Este verano he pasado unos días en los Alpes franceses. Para ambientarme, además de las necesarias guías y mapas, llevé un libro, que ya había empezado, en la seguridad de que sería una estupenda lectura. El libro es Las montañas de la mente. Historia de una fascinación, de Robert Macfarlane.

Entre relatos de experiencias del propio autor en sus aventuras montañeras, va desarrollando la idea central que le da título.

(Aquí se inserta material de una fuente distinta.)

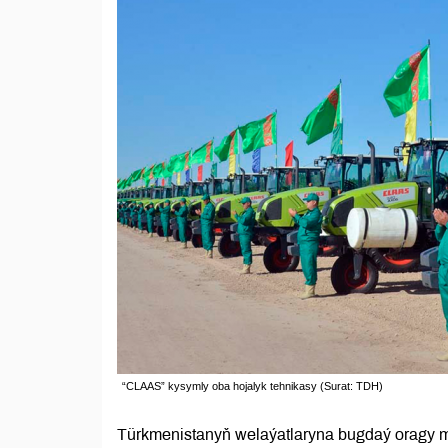
“CLAAS” kysymly oba hojalyk tehnikasy (Surat: TDH)
Türkmenistanyň welaýatlaryna bugdaý oragy 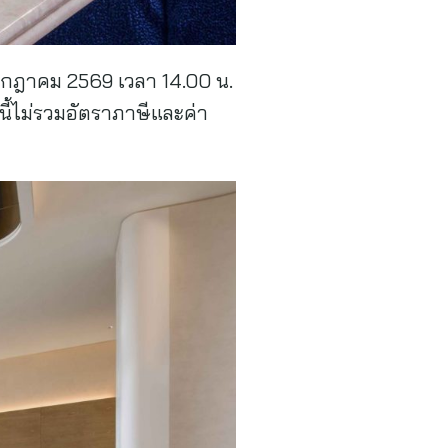
 กรกฎาคม 2569 เวลา 14.00 น.
ี้ไม่รวมอัตราภาษีและค่า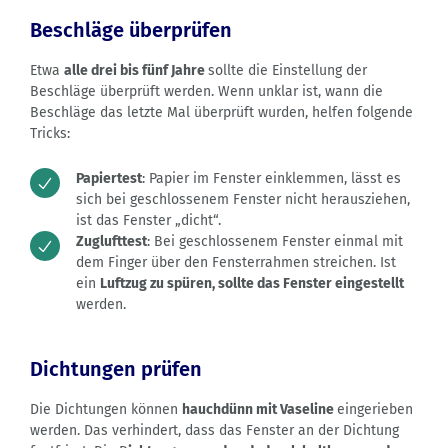
Beschläge überprüfen
Etwa
alle drei bis fünf Jahre
sollte die Einstellung der
Beschläge überprüft werden. Wenn unklar ist, wann die
Beschläge das letzte Mal überprüft wurden, helfen folgende
Tricks:
Papiertest
: Papier im Fenster einklemmen, lässt es
sich bei geschlossenem Fenster nicht herausziehen,
ist das Fenster „dicht“.
Zuglufttest
: Bei geschlossenem Fenster einmal mit
dem Finger über den Fensterrahmen streichen. Ist
ein
Luftzug zu spüren, sollte das Fenster eingestellt
werden.
Dichtungen prüfen
Die Dichtungen können
hauchdünn mit Vaseline
eingerieben
werden. Das verhindert, dass das Fenster an der Dichtung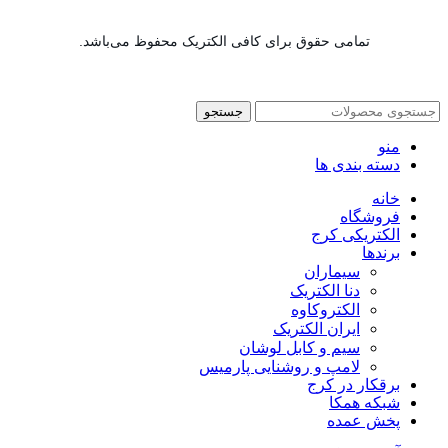
تمامی حقوق برای کافی الکتریک محفوظ می‌باشد.
جستجو
منو
دسته بندی ها
خانه
فروشگاه
الکتریکی کرج
برندها
سیماران
دنا الکتریک
الکتروکاوه
ایران الکتریک
سیم و کابل لوشان
لامپ و روشنایی پارمیس
برقکار در کرج
شبکه همکا
پخش عمده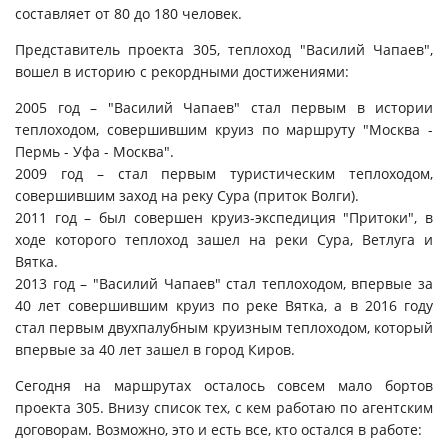
составляет от 80 до 180 человек.
Представитель проекта 305, теплоход "Василий Чапаев",
вошел в историю с рекордными достижениями:
2005 год – "Василий Чапаев" стал первым в истории
теплоходом, совершившим круиз по маршруту "Москва -
Пермь - Уфа - Москва".
2009 год – стал первым туристическим теплоходом,
совершившим заход на реку Сура (приток Волги).
2011 год – был совершен круиз-экспедиция "Притоки", в
ходе которого теплоход зашел на реки Сура, Ветлуга и
Вятка.
2013 год – "Василий Чапаев" стал теплоходом, впервые за
40 лет совершившим круиз по реке Вятка, а в 2016 году
стал первым двухпалубным круизным теплоходом, который
впервые за 40 лет зашел в город Киров.
Сегодня на маршрутах осталось совсем мало бортов
проекта 305. Внизу список тех, с кем работаю по агентским
договорам. Возможно, это и есть все, кто остался в работе: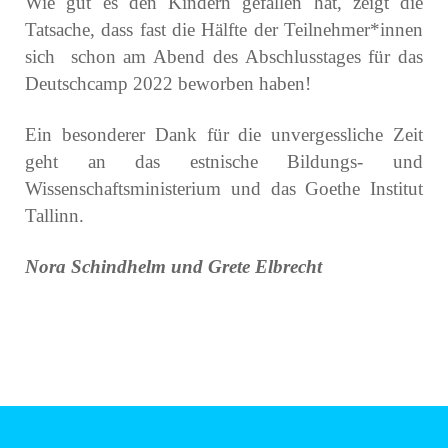
Wie gut es den Kindern gefallen hat, zeigt die
Tatsache, dass fast die Hälfte der Teilnehmer*innen
sich
schon am Abend des Abschlusstages für das
Deutschcamp 2022 beworben haben!
Ein besonderer Dank für die unvergessliche Zeit
geht an das estnische Bildungs- und
Wissenschaftsministerium und das Goethe Institut
Tallinn.
Nora Schindhelm und Grete Elbrecht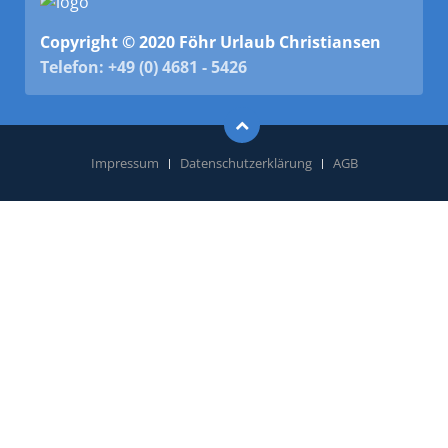
Copyright © 2020 Föhr Urlaub Christiansen
Telefon: +49 (0) 4681 - 5426
Impressum
Datenschutzerklärung
AGB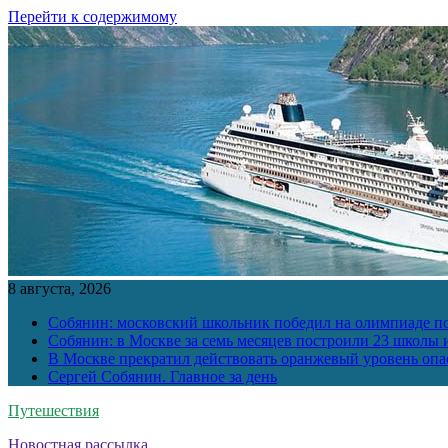
Перейти к содержимому
8 августа, 2026
Собянин: московский школьник победил на олимпиаде п
Собянин: в Москве за семь месяцев построили 23 школы и
В Москве прекратил действовать оранжевый уровень опа
Сергей Собянин. Главное за день
Путешествия
Новостная рассылка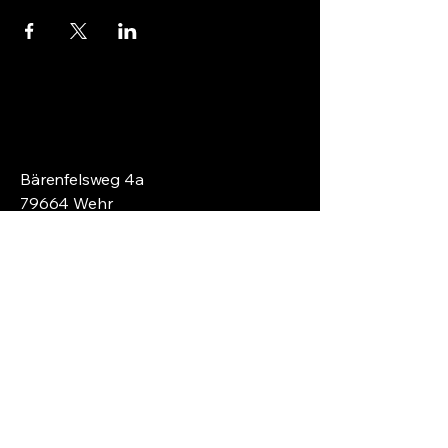
Bärenfelsweg 4a
79664 Wehr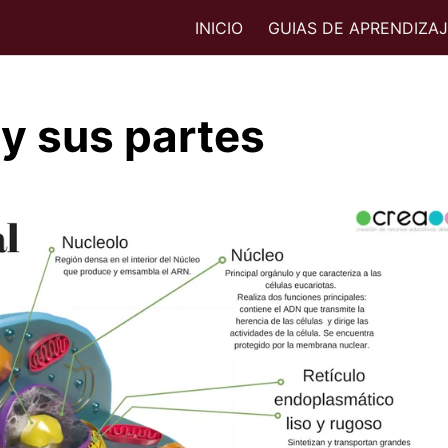
INICIO
GUIAS DE APRENDIZA
 y sus partes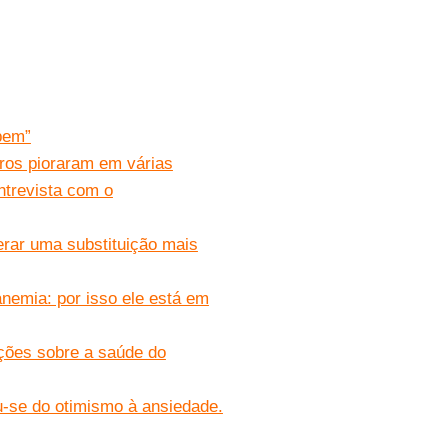
bem”
ros pioraram em várias
Entrevista com o
erar uma substituição mais
anemia: por isso ele está em
ações sobre a saúde do
ou-se do otimismo à ansiedade.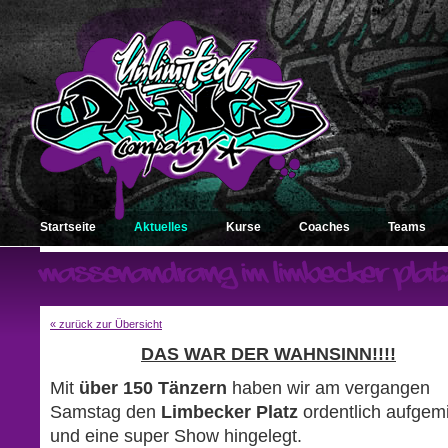
Startseite
Aktuelles
Kurse
Coaches
Teams
« zurück zur Übersicht
DAS WAR DER WAHNSINN!!!!
Mit
über 150 Tänzern
haben wir am vergangen
Samstag den
Limbecker
Platz
ordentlich aufgem
und eine super Show hingelegt.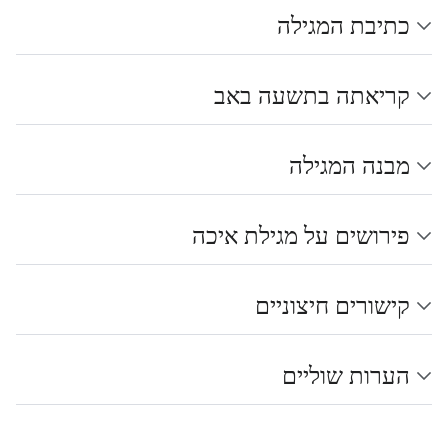
כתיבת המגילה
קריאתה בתשעה באב
מבנה המגילה
פירושים על מגילת איכה
קישורים חיצוניים
הערות שוליים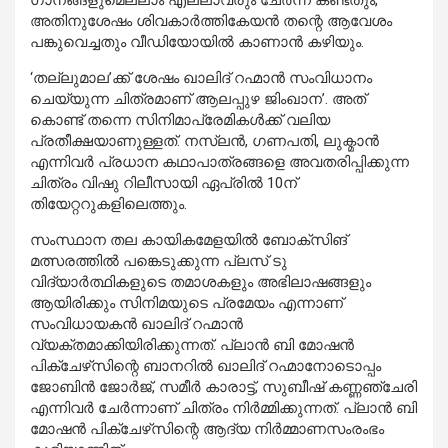
ഗാനങ്ങളുമെല്ലാം എല്ലാവരും ചേർന്ന് കണ്ടതും,
അതിനുശേഷം ശിവകാർത്തികേയൻ തന്റെ ആവേശം
പങ്കുവെച്ചതും വീഡിയോയിൽ കാണാൻ കഴിയും.
‘തല്ലുമാല’ക്ക് ശേഷം ഖാലിദ് റഹ്മാൻ സംവിധാനം
ചെയ്യുന്ന ചിത്രമാണ് ആലപ്പുഴ ജിംഖാന’. അത്
കൊണ്ട് തന്നെ സിനിമാപ്രേമികൾക്ക് വലിയ
പ്രതീക്ഷയാണുള്ളത്. നസ്‌ലൻ, ഗണപതി, ലുക്മാൻ
എന്നിവർ പ്രധാന കഥാപാത്രങ്ങളെ അവതരിപ്പിക്കുന്ന
ചിത്രം വിഷു റിലീസായി ഏപ്രിൽ 10ന്
തിയേറ്ററുകളിലെത്തും.
സംസ്ഥാന തല കായികമേളയിൽ ബോക്സിങ്
മത്സരത്തിൽ പങ്കെടുക്കുന്ന പ്ലസ് ടു
വിദ്യാർത്ഥികളുടെ തമാശകളും അഭിലാഷങ്ങളും
ആയിരിക്കും സിനിമയുടെ പ്രമേയം എന്നാണ്
സംവിധായകൻ ഖാലിദ് റഹ്മാൻ
വ്യക്തമാക്കിയിരിക്കുന്നത്. പ്ലാൻ ബി മോഷൻ
പിക്ചേഴ്‌സിന്റെ ബാനറിൽ ഖാലിദ് റഹ്മാനോടൊപ്പം
ജോബിൻ ജോർജ്, സമീർ കാരാട്ട്, സുബീഷ് കണ്ണഞ്ചേരി
എന്നിവർ ചേർന്നാണ് ചിത്രം നിർമ്മിക്കുന്നത്. പ്ലാൻ ബി
മോഷൻ പിക്ചേഴ്‌സിന്റെ ആദ്യ നിർമ്മാണസംരംഭം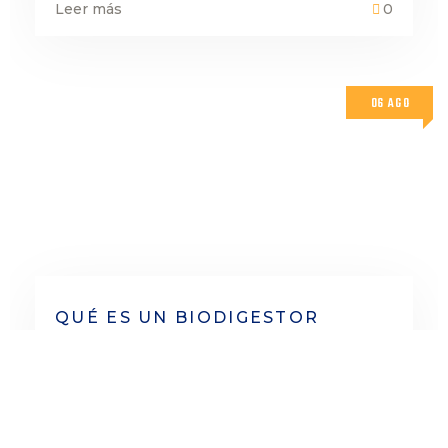
Leer más
0
06 AGO
QUÉ ES UN BIODIGESTOR
SISTEMA SITAR DLD 4
Leer más
0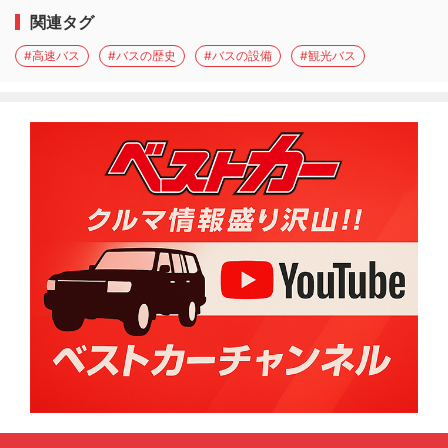
関連タグ
#高速バス
#バスの歴史
#バスの設備
#観光バス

Las montañas no han sido siempre contempladas de la misma forma, ni han sido admiradas por su belleza en cualquier época, bien al contrario, hasta no hace demasiado tiempo las montañas fueron consideradas lugares peligrosos y no era necesario explorarlas ni visitarlas puesto que nada atractivo se les atribuía. Pero en los últimos siglos nuestra concepción de los paisajes y de la aventura asociada al peligro y a la gloria ha ido valorando a los exploradores como héroes y asociando a los paisajes ideas de sublimidad.

Es un libro de historia cultural, apasionante, que demuestra como incluso la concepción de nuestro entorno natural es dinámica. No hay nada inmutable porque la forma en que nos relacionamos con la naturaleza también tiene una “geología”, una lenta sucesión de cambios que se acumulan y que conforman una determinada percepción.

Aunque en la explicación faltan algunos elementos de contexto y de relación con otros elementos culturales que claramente actúan también en esta historia de las montañas, el libro se lee con pasión y placer. Y deja huella, ayuda a comprender como construimos un imaginario que abarca cualquier aspecto de nuestra existencia. 

Os dejo un pequeño fragmento que podéis encontrar en la página 229 (Alba Editorial, colección Trayectos):

Toda una carga de suposiciones, en gran medida imperceptibles, e ideas preconcebidas, afecta a la forma en que percibimos un lugar y actuamos en él. El bagaje cultural -la memoria- es ingrávido, pero no es posible desprenderse de él.

Así, pues, es posible que lo desconocido exista con mayor facilidad previamente, en la imaginación.